1月FOMC終了
昨日米国でFOMC声明が発表されました。注目の次回の利上げ時期に関しては、これまで通り何の示唆も示しませんでした。前回までなかった表現として「我々は世界の経済・金融情勢を注視しているほか、そうした情勢が労働市場やインフレ、また見通しのリスクバランスに対してどのように影響するか精査している」と加えられました。その上で、「今後の金利変更の時期と規模を判断する上では、我々は最大限の雇用確保と2%のインフレ率達成に応じた経済情勢を現状と予測の面から精査する」「FF金利の実際の道筋は入手する経済データに基づく経済の見通しに左右される」としました。あくまでも今後の利上げのスケジュールは、あらかじめ決まっておらず、毎回のFOMC時点での判断に基づく、という従来の姿勢を維持しました。一部で市場が期待していた「3月利上げの可能性の排除」は示されなかった、ということです。
上記のわかりにくい表現をわかりやすくすると、
1.基本方針としては、年内に後3-4回0.25%ずつの利上げをして、年末時点ではFFレートを1%台に乗せたい。
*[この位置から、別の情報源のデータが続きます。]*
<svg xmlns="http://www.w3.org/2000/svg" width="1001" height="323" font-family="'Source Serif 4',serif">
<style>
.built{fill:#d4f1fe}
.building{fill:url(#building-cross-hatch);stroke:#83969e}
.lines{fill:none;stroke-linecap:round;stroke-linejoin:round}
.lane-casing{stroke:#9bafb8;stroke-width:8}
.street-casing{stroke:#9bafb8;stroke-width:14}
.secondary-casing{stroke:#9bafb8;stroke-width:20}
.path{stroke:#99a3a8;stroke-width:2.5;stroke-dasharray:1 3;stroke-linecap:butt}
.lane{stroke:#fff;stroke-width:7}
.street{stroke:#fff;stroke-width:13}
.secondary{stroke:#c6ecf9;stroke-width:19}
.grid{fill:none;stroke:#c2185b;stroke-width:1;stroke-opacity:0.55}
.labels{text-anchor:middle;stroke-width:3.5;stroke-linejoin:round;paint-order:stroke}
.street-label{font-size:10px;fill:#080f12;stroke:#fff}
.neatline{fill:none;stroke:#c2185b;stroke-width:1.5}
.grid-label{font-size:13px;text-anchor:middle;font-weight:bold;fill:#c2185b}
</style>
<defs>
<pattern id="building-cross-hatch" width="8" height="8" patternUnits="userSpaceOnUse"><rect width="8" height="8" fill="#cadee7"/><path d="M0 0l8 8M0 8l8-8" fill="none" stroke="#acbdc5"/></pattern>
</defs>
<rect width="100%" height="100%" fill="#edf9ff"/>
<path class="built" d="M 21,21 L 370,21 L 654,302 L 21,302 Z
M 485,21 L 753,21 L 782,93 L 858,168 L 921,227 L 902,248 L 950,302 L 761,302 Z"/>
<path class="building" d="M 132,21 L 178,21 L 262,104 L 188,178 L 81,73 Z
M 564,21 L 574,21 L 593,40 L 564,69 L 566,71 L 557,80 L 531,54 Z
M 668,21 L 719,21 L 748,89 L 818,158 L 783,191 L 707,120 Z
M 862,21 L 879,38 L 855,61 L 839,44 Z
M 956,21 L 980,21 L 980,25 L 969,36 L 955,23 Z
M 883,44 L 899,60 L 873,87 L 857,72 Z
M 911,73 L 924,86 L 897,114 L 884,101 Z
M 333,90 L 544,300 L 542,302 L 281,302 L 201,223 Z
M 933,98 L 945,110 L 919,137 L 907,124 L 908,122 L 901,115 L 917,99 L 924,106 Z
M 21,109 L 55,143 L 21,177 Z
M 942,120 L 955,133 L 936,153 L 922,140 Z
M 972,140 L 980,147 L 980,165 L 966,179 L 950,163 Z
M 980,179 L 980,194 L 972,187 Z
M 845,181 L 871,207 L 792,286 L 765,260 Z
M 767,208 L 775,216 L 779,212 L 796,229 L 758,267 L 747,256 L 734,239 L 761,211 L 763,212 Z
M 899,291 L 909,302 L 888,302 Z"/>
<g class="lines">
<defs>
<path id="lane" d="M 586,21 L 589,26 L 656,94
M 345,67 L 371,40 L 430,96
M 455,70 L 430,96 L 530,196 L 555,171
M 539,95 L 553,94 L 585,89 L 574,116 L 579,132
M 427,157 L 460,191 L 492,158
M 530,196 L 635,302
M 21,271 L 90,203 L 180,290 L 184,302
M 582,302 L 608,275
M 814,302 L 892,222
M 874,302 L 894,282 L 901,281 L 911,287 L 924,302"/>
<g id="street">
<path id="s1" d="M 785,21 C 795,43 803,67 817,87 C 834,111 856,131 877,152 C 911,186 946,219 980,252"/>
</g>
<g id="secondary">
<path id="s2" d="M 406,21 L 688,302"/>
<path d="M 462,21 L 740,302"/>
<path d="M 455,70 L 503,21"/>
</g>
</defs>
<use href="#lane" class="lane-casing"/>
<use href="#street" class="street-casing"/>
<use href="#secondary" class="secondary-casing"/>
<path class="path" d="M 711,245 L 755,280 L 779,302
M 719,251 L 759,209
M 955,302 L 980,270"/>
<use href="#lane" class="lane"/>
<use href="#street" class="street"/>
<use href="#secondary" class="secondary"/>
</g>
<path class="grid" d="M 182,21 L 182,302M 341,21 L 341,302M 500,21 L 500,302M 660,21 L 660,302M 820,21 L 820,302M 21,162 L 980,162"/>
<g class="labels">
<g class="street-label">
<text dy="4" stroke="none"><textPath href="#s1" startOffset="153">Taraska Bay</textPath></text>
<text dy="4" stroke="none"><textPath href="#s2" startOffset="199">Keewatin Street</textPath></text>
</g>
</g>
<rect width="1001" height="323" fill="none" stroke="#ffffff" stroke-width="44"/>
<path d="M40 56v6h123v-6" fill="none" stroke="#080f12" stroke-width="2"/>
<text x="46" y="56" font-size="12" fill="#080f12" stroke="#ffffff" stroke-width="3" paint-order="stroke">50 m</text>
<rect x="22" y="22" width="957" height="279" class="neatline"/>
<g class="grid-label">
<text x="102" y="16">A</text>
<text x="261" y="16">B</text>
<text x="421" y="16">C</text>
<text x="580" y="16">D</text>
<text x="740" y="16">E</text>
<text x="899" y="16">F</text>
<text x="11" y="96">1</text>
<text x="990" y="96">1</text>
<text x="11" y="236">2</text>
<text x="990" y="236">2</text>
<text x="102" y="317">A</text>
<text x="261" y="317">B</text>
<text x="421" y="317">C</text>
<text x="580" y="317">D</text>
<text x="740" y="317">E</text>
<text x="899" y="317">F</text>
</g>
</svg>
(その後の利下げ余地確保のため)
2.ただし、世界の経済・金融情勢次第では(新興国などの経済成長減速加速や株式市場の更なる下落があるようなら)、利上げを見送らざるを得ない会合も出てくる。
3.どう見てもここでの利上げは無茶でしょう、という状況でない限り、3月も含めて6、9、12月の会合での利上げには前向き。
市場の反応ですが、3月利上げの可能性排除がなかったことを嫌気して、米国株は下落の反応でした。為替市場では、対ドルでユーロは売られましたが、円は買われるというわかりにくい反応でした。少なくとも為替市場では、明日の日銀決定会合での再追加緩和決定を織り込んでいるとはいえません。原油市場はFOMCには反応なしでした。
明日はいよいよ日銀決定会合です。上述のように為替市場では再追加緩和決定が織り込まれている様子はまったくなく、シカゴ筋のポジションも4年ぶり高水準の円ロングです。日本株は昨日本日ほんのりと再追加緩和が織り込まれてきた感はありますが、ほんのりに過ぎません。だとすれば、
再追加緩和なし=ドル円動かず、日本株若干下落
再追加緩和あり=ドル円大幅に円安ドル高進行、日本株上昇
という反応が予想されます。リスク・リターンのバランスの見地に立てば、「再追加緩和あり」に賭けるべき、ということです。(当たったときのリターンのほうが、外れたときのリスクよりも有意に大きい。)